Selected text:
--------------------

[Feasibility] Custom file format containing records and query it with prolog

I have some C++ code which reads/write this file format.
This file format consists in a list of heterogeneous records.

Think of something like:

Player(player_id=10, player_name=LeBron James)
Team(team_id=1, name=Lakers)
PlaysFor(player_id=10, team_id=1)

We have lot of infrastructure around this file format. So I was wondering whether it is feasible for me to do the following:
I would like to write a Prolog predicate which is able to read this file format and have it generate facts so that I can leverage SWI-Prolog expressiveness, ideally I would like to accomplish this by writing a C++ extension. This seems in the realm of the possible but I cannot find any example.

Can you point me to an example or some relevant documentation for this purpose?

If you already have C++ code reading this, adding a C++ predicate is probably the way to go.
See http://www.swi-prolog.org/pldoc/package/pl2cpp.html

I had already given a quick look to that documentation.

What I do not understand is how can I add a new “Fact”.

let’s say that I create a Predicate, read_from_my_fileformat with arity 1, taking in input the path to the file, how can I have add a “new fact” as I read the file?

Can you point me to the part of that documentation which you think is very relevant for my use case?

What I do not understand is how to yield a new fact from within the PREDICATE macro, basically.

I apologise if my wording is not compliant and probably I am not using the standard prolog terminology!

You have roughly two options. One is to define a predicate in C++ that reads the next fact from the file. Then you create a loop in Prolog that calls this predicate to get a new fact and than calls assertz/1 to add the fact to the Prolog database.

Another option is to do more or less the same from C++: you loop through the file and for every fact you find you can Prolog assert/z through the C++ interface. It all depends a bit on your expertise, what you already have in C++ and what you want in Prolog.

--------------------

Dataset excerpts:
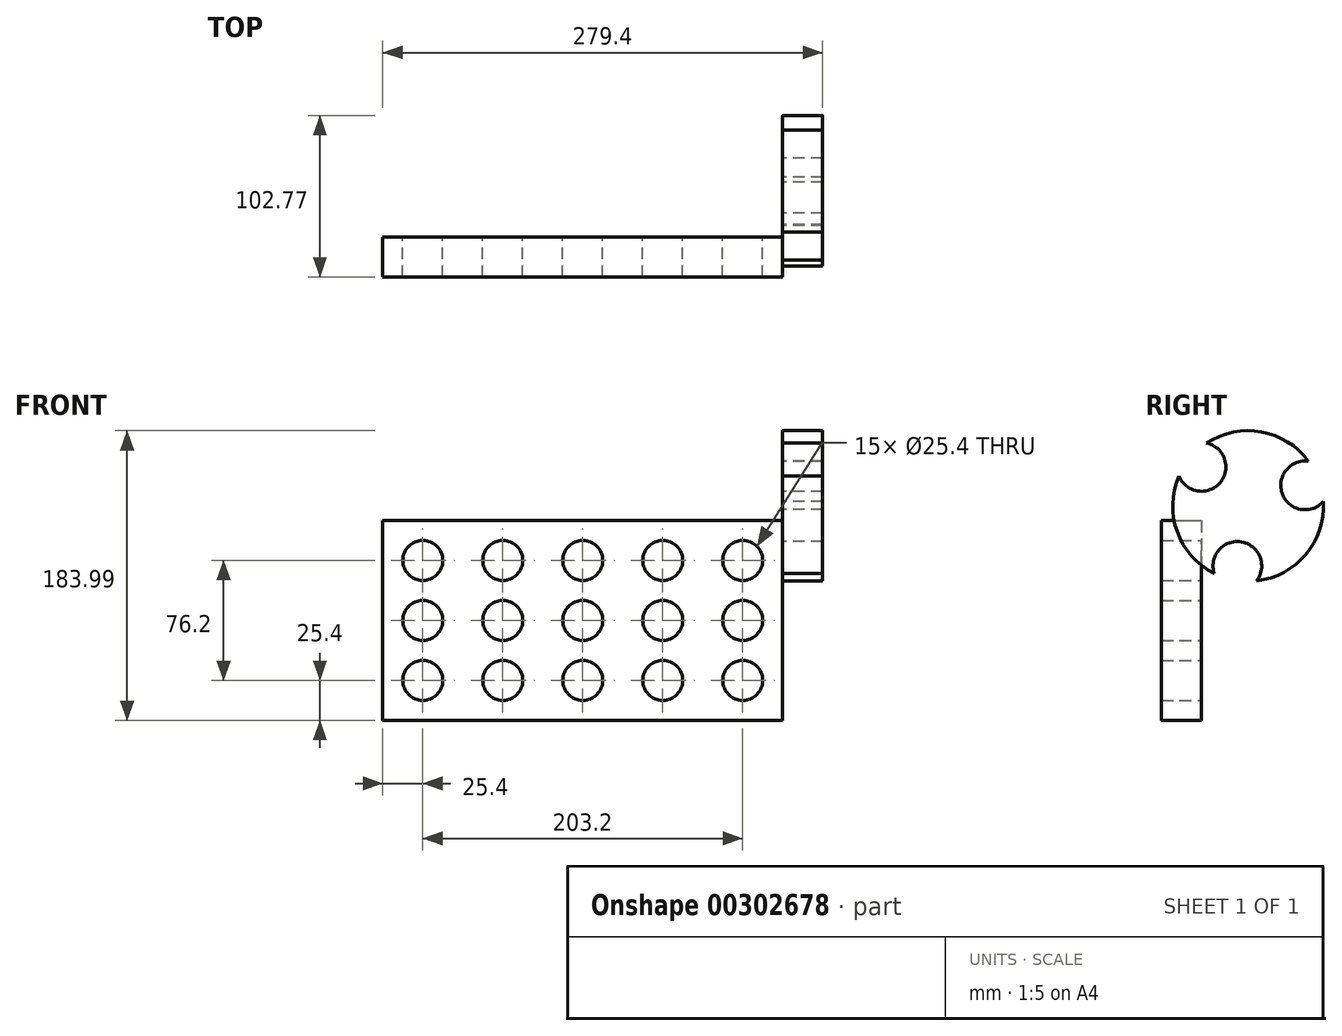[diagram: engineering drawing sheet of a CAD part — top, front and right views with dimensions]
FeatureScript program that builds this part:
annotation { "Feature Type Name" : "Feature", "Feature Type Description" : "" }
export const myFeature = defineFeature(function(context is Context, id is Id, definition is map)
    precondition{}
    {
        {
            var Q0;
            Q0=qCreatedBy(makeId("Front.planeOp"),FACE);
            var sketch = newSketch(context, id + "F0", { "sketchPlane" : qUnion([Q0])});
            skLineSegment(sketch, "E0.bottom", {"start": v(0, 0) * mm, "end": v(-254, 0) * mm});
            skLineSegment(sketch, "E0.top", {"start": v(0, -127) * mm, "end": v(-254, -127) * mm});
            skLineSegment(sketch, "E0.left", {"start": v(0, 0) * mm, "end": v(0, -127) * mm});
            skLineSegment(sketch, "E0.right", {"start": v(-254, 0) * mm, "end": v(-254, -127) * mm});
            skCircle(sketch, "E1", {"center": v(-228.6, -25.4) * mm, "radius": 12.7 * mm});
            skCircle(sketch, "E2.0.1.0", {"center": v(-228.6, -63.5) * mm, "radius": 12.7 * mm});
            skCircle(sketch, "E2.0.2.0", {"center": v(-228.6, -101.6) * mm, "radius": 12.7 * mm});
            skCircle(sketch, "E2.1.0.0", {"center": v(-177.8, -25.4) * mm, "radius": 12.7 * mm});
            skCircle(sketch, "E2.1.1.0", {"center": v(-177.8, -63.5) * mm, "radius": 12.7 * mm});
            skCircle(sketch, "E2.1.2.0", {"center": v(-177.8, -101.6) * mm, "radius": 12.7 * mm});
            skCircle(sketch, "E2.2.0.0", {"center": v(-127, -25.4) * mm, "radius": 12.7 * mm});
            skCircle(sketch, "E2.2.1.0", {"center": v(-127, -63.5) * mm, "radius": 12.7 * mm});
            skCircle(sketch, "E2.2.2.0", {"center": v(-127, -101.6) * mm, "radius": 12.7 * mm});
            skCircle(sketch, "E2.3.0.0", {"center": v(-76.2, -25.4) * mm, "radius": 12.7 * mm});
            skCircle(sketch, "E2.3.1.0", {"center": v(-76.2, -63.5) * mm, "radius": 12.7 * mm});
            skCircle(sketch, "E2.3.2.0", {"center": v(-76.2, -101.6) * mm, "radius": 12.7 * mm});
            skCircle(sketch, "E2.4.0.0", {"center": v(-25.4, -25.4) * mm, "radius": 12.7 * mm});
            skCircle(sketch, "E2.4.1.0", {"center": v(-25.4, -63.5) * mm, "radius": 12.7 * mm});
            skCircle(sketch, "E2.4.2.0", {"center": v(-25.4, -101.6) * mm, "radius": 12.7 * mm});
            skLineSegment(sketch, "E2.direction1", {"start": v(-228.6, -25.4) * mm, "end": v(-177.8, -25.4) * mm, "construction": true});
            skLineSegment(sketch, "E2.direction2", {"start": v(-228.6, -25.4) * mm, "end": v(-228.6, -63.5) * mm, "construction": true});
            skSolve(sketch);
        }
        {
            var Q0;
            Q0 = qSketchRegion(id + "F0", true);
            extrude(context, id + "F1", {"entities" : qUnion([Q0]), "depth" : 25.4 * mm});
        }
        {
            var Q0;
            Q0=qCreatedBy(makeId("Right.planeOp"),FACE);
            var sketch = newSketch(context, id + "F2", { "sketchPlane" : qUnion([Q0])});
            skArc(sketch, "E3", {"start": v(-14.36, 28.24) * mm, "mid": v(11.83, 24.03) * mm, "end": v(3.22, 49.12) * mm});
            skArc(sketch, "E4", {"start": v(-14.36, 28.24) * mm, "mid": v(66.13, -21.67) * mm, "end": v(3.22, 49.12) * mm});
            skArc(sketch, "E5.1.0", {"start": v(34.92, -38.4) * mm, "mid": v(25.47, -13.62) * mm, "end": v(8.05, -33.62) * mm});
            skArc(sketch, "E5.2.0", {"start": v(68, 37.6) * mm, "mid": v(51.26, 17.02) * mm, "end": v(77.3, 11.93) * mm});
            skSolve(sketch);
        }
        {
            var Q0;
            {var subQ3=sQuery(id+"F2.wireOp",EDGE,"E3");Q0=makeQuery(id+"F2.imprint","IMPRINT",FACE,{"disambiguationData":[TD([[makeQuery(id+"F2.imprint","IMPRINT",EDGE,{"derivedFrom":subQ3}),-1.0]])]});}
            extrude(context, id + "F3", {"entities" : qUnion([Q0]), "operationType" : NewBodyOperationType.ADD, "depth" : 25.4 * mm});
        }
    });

--------------------

Your objective: For the thread on querying a custom file format with Prolog, say whether each statement agrees with it: (a) the person asking already has C++ code that reads and writes the file format; (b) the person asking found several examples of such an extension; (c) the planned predicate read_from_my_fileformat takes two arguments. Answer yes or no for each, quoting the deciding words.

Answer in full:
(a) Yes: "I have some C++ code which reads/write this file format."
(b) No: "This seems in the realm of the possible but I cannot find any example."
(c) No: "read_from_my_fileformat with arity 1"